Photographer Pranoy Sarkar thinks the two are incomparable. “I don’t think AI replaces photography or film. Any medium can look good if it’s used thoughtfully, and any medium can look cheap if it isn’t. It’s less about the technology and more about the intention and craft behind it.” Vasisth agrees. “Intent and execution determine its impact. When AI is used purely as a cost-cutting shortcut, audiences feel the loss of artistry. When it’s used to extend imagination, provoke emotion, or rethink beauty, it can become a powerful tool.”

Vasisth’s opinion on the Valentino backlash is split in. “Audiences will always have strong, diverse reactions, and that’s valid. Personally, I neither fully agree nor disagree with the backlash. To me, what Valentino attempted feels like a Baroque moment in the digital age. Just as Renaissance perfection eventually gave way to Baroque experimentation—layered, exaggerated, breaking the visual form, distorted, and emotionally provocative—today’s creative landscape is shifting from polished realism to bold abstraction. When perfection becomes predictable, the absurd becomes the new way to break visual clutter. AI is part of that cycle.”

AI should be seen as a new creative medium, in Sarkar’s view. “Digital once threatened film, then phone cameras made photography accessible to everyone, and now film photography is having a revival. These things end up coexisting. Right now, the level of control and authorship a photographer has while creating an image or film is still very different from AI. And yet, there are things traditional photography or film can’t achieve, and AI can. So, instead of treating AI like competition or comparing AI films to what a ‘real’ film would have looked like, it feels more interesting to look at it as a different visual language with its own possibilities.”

Sarkar’s perspective isn’t popular amongst creatives, but it is valid. There’s no doubt AI is still in its teething phase, and the space still has ethical and aesthetic issues that desperately need to be worked out.
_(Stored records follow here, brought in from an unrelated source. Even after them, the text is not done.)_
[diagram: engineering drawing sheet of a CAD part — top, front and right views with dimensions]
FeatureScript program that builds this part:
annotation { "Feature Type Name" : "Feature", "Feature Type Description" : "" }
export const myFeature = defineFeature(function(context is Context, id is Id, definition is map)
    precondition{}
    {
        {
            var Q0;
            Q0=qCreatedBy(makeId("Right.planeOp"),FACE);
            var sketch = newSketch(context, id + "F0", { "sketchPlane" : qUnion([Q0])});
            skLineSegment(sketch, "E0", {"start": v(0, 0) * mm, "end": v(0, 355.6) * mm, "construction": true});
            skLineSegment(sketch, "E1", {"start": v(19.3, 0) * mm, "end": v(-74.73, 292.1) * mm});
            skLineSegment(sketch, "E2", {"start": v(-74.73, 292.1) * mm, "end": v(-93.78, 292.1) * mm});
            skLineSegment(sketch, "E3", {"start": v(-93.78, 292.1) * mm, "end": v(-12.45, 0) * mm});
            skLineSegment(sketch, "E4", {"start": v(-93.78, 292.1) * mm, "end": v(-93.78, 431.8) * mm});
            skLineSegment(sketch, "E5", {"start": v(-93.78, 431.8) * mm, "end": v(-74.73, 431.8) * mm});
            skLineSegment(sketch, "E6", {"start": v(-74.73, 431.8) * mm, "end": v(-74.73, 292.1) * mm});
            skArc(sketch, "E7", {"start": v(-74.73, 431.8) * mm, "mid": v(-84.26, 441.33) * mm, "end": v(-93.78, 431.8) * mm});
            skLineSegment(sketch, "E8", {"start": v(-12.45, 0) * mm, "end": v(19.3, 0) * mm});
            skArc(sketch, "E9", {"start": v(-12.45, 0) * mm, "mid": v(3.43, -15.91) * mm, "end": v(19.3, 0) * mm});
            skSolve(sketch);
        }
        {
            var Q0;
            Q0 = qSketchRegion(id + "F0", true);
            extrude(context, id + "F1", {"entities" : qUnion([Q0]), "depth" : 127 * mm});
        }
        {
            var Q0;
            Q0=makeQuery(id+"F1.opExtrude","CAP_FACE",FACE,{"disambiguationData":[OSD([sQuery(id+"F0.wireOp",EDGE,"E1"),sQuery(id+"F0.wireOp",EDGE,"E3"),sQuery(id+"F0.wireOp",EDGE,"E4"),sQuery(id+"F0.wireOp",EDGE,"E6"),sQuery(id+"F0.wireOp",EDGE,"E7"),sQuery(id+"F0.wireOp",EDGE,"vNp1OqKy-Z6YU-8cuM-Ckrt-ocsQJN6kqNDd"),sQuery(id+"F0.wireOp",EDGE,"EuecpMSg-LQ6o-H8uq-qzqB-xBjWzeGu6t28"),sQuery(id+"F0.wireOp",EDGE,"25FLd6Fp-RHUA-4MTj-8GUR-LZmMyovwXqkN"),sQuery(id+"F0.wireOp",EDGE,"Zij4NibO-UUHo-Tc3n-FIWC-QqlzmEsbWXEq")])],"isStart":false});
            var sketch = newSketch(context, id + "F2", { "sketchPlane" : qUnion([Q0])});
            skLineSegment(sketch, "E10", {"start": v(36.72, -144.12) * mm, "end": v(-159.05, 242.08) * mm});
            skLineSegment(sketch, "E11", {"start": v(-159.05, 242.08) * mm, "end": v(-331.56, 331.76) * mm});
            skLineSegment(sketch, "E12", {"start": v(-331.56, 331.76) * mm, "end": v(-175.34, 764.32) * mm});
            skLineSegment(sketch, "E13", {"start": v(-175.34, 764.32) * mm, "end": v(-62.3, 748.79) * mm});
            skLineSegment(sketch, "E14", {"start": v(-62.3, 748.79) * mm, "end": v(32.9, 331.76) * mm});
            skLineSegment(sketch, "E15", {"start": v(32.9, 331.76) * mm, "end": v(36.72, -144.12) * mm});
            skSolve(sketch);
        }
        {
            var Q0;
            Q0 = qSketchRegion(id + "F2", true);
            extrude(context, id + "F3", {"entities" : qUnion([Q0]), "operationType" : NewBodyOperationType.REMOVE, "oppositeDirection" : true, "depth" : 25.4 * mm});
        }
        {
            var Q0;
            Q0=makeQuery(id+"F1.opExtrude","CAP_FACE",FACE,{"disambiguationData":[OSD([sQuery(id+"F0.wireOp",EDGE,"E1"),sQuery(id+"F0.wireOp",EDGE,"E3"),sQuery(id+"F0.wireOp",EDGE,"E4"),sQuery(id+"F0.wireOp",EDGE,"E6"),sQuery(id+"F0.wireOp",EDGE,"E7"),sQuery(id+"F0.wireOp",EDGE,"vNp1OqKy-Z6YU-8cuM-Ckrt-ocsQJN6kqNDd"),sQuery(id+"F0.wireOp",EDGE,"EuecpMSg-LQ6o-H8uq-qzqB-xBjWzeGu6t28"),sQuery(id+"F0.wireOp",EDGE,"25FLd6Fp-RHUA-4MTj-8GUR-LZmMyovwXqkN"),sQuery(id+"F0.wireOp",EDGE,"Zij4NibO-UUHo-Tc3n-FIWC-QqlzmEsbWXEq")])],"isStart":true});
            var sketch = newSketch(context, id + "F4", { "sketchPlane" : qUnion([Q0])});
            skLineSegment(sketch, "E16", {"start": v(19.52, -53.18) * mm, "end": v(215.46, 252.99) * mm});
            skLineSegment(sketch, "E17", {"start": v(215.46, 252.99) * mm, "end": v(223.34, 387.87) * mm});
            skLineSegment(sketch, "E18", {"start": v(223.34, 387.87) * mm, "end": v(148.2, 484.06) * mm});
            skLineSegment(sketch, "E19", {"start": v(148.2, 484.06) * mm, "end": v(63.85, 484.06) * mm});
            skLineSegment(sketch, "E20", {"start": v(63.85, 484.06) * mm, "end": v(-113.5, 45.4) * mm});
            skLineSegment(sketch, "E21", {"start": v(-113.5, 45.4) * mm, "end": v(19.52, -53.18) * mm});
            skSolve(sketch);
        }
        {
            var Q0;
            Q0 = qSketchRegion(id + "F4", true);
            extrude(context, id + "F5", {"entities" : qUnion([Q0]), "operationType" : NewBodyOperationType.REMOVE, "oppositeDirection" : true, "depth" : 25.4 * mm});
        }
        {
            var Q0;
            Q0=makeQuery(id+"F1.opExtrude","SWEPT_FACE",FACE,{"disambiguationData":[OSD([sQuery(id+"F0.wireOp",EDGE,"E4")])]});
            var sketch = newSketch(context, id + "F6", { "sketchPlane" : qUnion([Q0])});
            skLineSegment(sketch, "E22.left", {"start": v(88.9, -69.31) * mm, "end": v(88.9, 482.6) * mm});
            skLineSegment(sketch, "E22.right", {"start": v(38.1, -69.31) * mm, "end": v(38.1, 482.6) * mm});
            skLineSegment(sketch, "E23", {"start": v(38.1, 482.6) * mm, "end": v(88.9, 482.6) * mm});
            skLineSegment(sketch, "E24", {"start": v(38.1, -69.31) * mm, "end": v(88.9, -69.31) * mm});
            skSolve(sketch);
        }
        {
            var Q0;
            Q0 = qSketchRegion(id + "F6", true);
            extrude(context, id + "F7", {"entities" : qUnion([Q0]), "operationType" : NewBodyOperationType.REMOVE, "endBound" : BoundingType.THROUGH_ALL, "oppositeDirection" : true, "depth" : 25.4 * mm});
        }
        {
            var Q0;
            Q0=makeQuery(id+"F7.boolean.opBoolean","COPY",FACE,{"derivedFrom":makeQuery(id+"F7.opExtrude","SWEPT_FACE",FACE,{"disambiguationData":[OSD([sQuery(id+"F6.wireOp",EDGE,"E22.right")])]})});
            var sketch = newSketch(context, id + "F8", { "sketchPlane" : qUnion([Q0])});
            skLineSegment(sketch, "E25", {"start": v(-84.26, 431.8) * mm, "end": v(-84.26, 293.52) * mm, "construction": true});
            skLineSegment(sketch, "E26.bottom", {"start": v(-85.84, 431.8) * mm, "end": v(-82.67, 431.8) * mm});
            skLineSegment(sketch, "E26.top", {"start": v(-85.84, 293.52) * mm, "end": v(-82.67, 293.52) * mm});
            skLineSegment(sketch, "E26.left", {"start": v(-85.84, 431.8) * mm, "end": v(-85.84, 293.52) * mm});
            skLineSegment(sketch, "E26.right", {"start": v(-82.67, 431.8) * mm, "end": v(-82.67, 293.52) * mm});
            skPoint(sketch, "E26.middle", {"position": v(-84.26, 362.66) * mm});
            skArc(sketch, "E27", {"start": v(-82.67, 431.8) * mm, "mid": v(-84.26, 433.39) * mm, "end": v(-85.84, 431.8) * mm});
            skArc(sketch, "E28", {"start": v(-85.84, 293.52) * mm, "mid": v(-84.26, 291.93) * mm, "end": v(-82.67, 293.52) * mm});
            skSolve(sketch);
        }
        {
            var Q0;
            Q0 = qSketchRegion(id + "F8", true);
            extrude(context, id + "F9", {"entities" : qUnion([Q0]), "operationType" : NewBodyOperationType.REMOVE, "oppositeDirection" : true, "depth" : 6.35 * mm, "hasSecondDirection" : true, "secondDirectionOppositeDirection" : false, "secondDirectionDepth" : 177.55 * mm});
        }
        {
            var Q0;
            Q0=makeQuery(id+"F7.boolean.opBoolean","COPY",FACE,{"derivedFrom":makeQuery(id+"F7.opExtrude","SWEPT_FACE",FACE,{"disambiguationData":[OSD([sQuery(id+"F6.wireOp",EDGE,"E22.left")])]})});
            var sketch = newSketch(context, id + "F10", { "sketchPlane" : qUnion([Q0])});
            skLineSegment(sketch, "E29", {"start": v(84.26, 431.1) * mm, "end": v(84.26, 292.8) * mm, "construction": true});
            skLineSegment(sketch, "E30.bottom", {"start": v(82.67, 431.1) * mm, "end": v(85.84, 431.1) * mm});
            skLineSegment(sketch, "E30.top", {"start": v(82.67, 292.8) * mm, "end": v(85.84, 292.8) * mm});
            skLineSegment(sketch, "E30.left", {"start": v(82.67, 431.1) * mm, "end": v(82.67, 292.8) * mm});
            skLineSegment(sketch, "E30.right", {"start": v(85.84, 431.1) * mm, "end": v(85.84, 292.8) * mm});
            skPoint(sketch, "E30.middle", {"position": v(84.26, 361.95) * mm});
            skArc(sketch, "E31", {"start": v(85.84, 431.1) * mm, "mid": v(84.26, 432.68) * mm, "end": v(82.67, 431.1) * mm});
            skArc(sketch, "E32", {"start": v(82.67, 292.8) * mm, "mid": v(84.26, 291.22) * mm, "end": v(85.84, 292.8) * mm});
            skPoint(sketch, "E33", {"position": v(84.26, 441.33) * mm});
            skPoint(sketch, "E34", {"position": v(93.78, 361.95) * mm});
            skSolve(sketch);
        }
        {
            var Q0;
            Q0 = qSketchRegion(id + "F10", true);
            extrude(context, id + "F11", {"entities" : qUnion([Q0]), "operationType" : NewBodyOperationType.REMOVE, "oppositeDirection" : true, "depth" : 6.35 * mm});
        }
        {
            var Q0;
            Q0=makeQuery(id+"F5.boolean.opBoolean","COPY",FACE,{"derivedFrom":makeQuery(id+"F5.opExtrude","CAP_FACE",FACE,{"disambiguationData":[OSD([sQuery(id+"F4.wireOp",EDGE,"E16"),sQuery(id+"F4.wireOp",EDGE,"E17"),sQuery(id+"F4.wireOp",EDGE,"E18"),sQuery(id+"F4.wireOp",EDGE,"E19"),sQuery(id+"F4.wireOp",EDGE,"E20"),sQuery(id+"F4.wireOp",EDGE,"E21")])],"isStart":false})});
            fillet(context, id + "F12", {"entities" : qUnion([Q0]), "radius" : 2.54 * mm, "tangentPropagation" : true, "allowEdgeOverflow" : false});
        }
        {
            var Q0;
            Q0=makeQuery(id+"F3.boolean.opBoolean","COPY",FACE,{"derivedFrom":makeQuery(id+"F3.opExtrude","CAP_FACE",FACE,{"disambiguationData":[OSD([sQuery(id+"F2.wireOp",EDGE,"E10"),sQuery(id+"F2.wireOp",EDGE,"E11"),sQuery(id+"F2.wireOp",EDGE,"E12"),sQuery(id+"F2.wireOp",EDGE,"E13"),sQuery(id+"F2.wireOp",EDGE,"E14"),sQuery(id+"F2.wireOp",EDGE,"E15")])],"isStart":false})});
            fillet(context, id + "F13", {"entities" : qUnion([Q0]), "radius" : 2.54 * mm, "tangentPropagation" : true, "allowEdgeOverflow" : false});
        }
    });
The Studio Ghibli debacle is exactly why creators of art, photography and cinema treat AI like the enemy, but while there is definitely some essence of evil in the AI mix, it is impossible to ignore it is growing into an art form in its own right.

Take AI artists who are perfecting the form for instance. In an episode of Recho Omondi’s The Cutting Room Floor, the fashion designer and podcaster mentions the work of Sybille de Saint Louvent, Phillippe Matta, and W(AI)RK Studio as examples of artists that are using AI to create high-quality fashion visuals. A look deeper into their work highlights what the three creative directors and studios have in common—an understanding of clean aesthetics and ‘expensive’ (not opulent) imagery, and the ability to achieve it.

What’s clear is that, in its current form, most AI visuals cannot successfully carry the message a luxury fashion brand wants to send. But whether that has to do with the ethics of it or this point in the technology’s journey remains to be seen. Sarkar only sees it growing to become “more refined”. “AI will evolve, and brands will evolve in how they use it. Eventually it will settle into its own space.” Vasisth can’t speak for how it will grow but hopes it will be mindful. “I don’t think we can predict what AI is incapable of; the right question is what it can evolve into,” he says. “If brands are thoughtful with it, AI can add meaning to luxury rather than remove it.”